While the theft in the vital defence vessel, being built at the Cochin Shipyard here, amounts to threat to national security, the Special Investigation Team probing the case has registered a weak FIR, invoking irrelevant sections of the IPC.
Kochi police commissioner Vijay Sakhare had tried to downplay the incident in a recent media report. Though TNIE tried to contact the officer, who is overseeing the investigation, he refused to respond.
The Ernakulam South Police, in the FIR dated September 16, has registered offences under Sections 457 (trespassing to commit offence), 461 (dishonestly breaking open receptacle containing property) and IPC 380 (theft) against unidentified persons. These are the sections invoked in house break-in cases too.
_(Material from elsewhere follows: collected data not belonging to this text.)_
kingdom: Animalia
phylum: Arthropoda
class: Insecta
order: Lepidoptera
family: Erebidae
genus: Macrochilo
Legal experts point out that the theft in the aircraft carrier amounts to a serious breach of national security and the investigators should invoke stringent provisions under the Unlawful Activities (Prevention) Act.
“Even circulation of counterfeit notes comes under the UAP Act. When that is the case, theft in a high-security zone, connected with national defence, should be treated seriously. The angle of espionage should be probed. For this, UAP Act should be invoked,” said a legal expert.
“The police have not uploaded the FIR in the police website citing national security issue. Then what is the logic behind terming the incident as a simple theft,” the expert asked.
The complaint, filed by the shipyard, said that hard discs, CPUs, processors and RAM, which were linked to the vital Integrated Platform Management System (IPMS) of the ship, have gone missing.
The theft happened at a high-security zone which is guarded by 133 CISF personnel and 90 ex-servicemen deployed by a private security agency.
Former NIA SP Rajmohantold Express that the investigators could have invoked serious sections, including provisions of the Official Secrets Act and maritime law, as the theft happened inside a defence vessel.
He, however, said the police can add more sections during the course of the investigation.